The story starts with a man called Hugh Legat, who is one of Chamberlain’s private secretaries. He is caught up in the maelstrom of the Sudeten crisis, and little does he know that his past is about to catch up with him. A German whom he went to Oxford with, Paul Hartmann, is now working for the German foreign ministry as a translator, and he comes into possession of written proof of Hitler’s real intentions in Europe. Appalled, he decides to pass the information to the only man in a position to get them to Chamberlain – Legat. For his part, Legat has no idea that Hartmann is working with the anti-Nazi underground to topple the Nazi regime.
Through a various sequence of events, both Legat and Hartmann discover they have a chance to meet at Munich. The British Secret Service send Legat in undercover with Chamberlain’s delegation, and Hartmann pulls strings to get into the conference. But Hartmann is being tailed by a very suspicious SS officer who is determined to find some proof of Hartmann’s guilt.

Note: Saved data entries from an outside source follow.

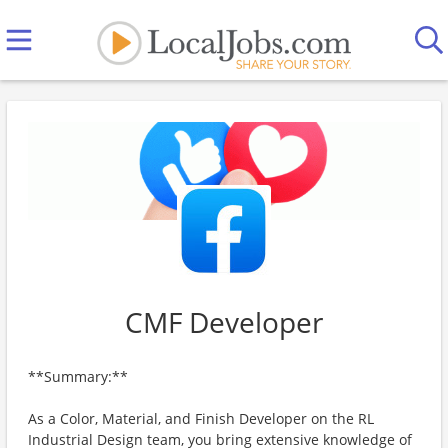
CMF Developer
**Summary:**
As a Color, Material, and Finish Developer on the RL
Industrial Design team, you bring extensive knowledge of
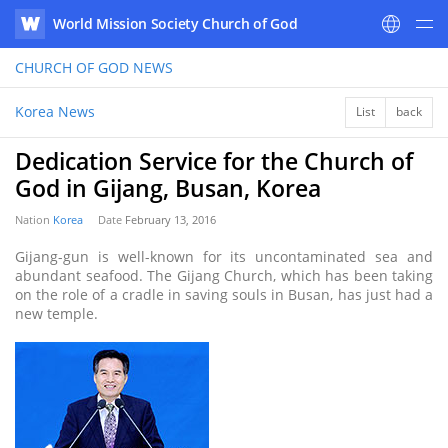
World Mission Society Church of God
WATV
CHURCH OF GOD
NEWS
Korea News
List
back
Dedication Service for the Church of
God in Gijang, Busan, Korea
Nation
Korea
Date
February 13, 2016
Gijang-gun is well-known for its uncontaminated sea and
abundant seafood. The Gijang Church, which has been taking
on the role of a cradle in saving souls in Busan, has just had a
new temple.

This is a book that you will be immersed in until the very end. I thoroughly enjoyed it, and it will give you a new perspective on Neville Chamberlain. One day perhaps, his reputation will be salvaged, which is only right.

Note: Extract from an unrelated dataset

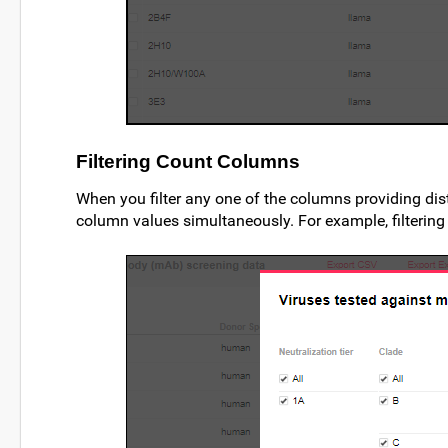
Filtering Count Columns
When you filter any one of the columns providing dis
column values simultaneously. For example, filtering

MI5 has been around for hundreds of years and faces down many enemies who routinely threaten the internal security of the United Kingdom. They are overworked, underpaid, and understaffed. Until recently, it was official government policy not to acknowledge they even existed, and the name of their Director-General was highly top-secret.
Despite their many triumphs during World War II, in particular the Double Cross system (where they turned captured German spies back against their German masters in a massive misinformation campaign), it was the Soviet KGB which almost brought MI5 down. As Chapman Pincher notes in his informative and engrossing book, Their Trade Is Treachery, KGB penetration of MI5 is suspected to have reached the very top – to the Director-General, Roger Hollis, himself (although that was never proven conclusively).

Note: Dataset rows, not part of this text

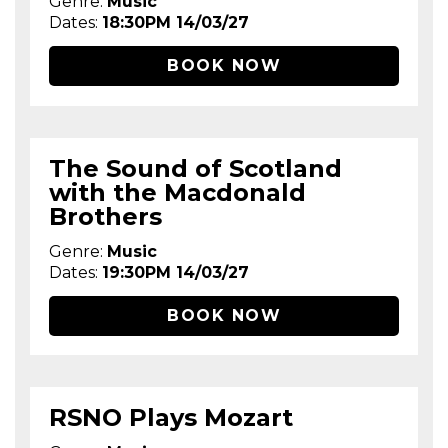
Genre:
Music
Dates:
18:30PM 14/03/27
BOOK NOW
The Sound of Scotland
with the Macdonald
Brothers
Genre:
Music
Dates:
19:30PM 14/03/27
BOOK NOW
RSNO Plays Mozart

Everybody knows the big names – Kim Philby, Guy Burgess, Anthony Blunt, but the idea that the MI5 Director-General himself was passing information to the Russians – and betraying his own agents – is staggering to contemplate. When his own agents suspected him, he shut down all attempts to investigate him. He fired persistent colleagues who refused to give up, the Prime Ministers of the day were either kept in the dark or decided not to ask questions they didn’t want to know the answers to. In short, it was an institutional monumental fuck-up, the likes of which MI5 are still struggling to overcome over 40 years later.
Chapman Pincher was a newspaper journalist covering security stories. So he knew the players inside MI5 and MI6. He was fed information and his scoops helped bring down foreign spies and expose the failings of the agencies that were meant to be guarding British interests. Now he has brought all of that information together in this book – and it is a gripping, well written account.
My only complaint would be that it is extremely dated. It only goes up to the 1980’s, and since Pincher is long dead, there won’t be any sequels. But since the USSR died its own death at the end of the 1980’s, any sequel wouldn’t be that long anyway.
Saying that however, with Russia experiencing a resurgence and the FSB exercising its enormous clout again, this is a very timely book to read. You will be reminded that complacency leads to history repeating itself. Since we barely survived last time, a repeat would be disastrous.